LIVERPOOL TWP. — The Superior Roll Forming Co. faces up to $89,500 in federal safety fines after a worker’s hand was crushed in a 150-ton press last year.
The accident occurred Nov. 14 at the company’s facility, 5535 Wegman Drive.
The U.S. Department of Labor’s Occupational Safety and Health Administration issued four serious safety violations after an investigation found two repeat violations of machine guarding and “lockout/tagout” procedures.
“Superior Roll Forming continuously fails to protect workers operating power presses,” said Howard Eberts, OSHA’s area director in Cleveland. “This is completely inexcusable.”
The injured worker was removing a metal piece from the press and his hand was exposed because necessary safeguards had been disabled and the company had failed to install barrier guards, according to the OSHA report.
“Safety precautions are vital when operating power presses because injuries involving this machinery and equipment often result in death or permanent disability, as it tragically did in this incident,” Eberts said.
The repeat violations involved the plant’s power presses, which assemble metal or other materials for the automotive and other industries, according to an OHSA statement released Tuesday.

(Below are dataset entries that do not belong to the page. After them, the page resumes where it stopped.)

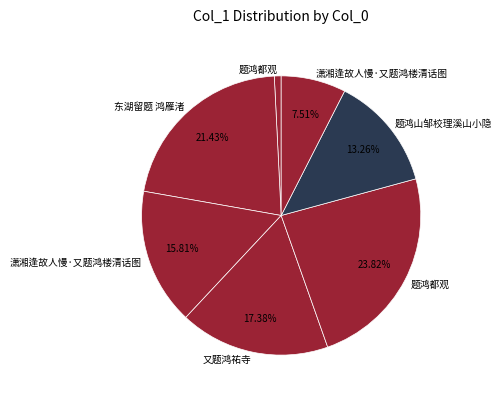

Which category has the biggest portion of the pie?

题鸿都观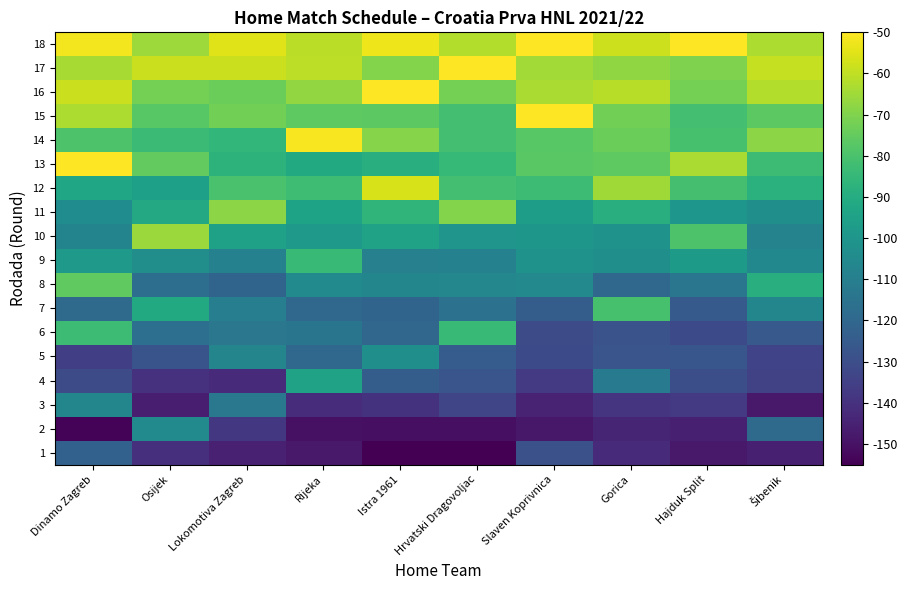

Rank the series at Gorica from highest to lowest value.

18, 16, 12, 17, 15, 14, 13, 7, 11, 10, 9, 4, 8, 5, 6, 3, 1, 2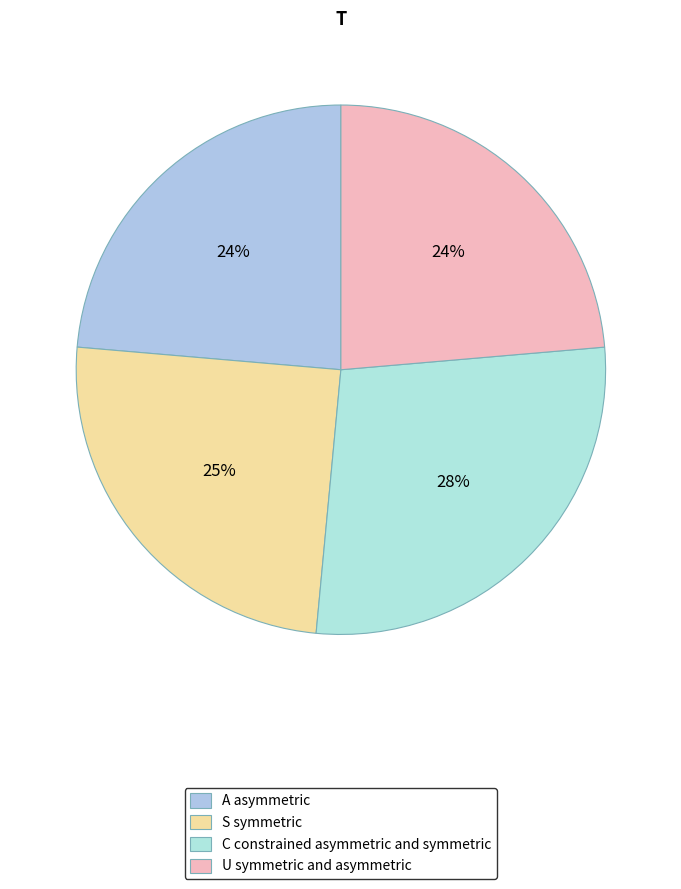

Is there a majority slice in this chart?

No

The company was cited for failing to use lockout/tagout procedures to prevent operation of the power press while the worker was removing the part.
Superior Roll Forming previously was cited for machine guarding and lockout/tagout violations on its power presses in 2013. A repeat violation exists when an employer previously has been cited for the same or a similar violation of a standard, regulation, rule or order at any other facility in federal enforcement states within the last five years.
The company was cited for two additional “serious violations” involving safe operation of mechanical power presses, including inadequate clutch brake controls and failing to conduct periodic inspections of lockout/tagout procedures.
A violation is considered serious if there is substantial chance that death or serious physical harm could result from a hazard about which the employer knew or should have known.
The company has 15 business days to respond to the proposed $89,500 in fines from receipt of its citations. It can comply, request an informal conference with OSHA’s area director or contest the findings before the independent Occupational Safety and Health Review Commission.
A spokesman for the company could not be reached for comment Tuesday.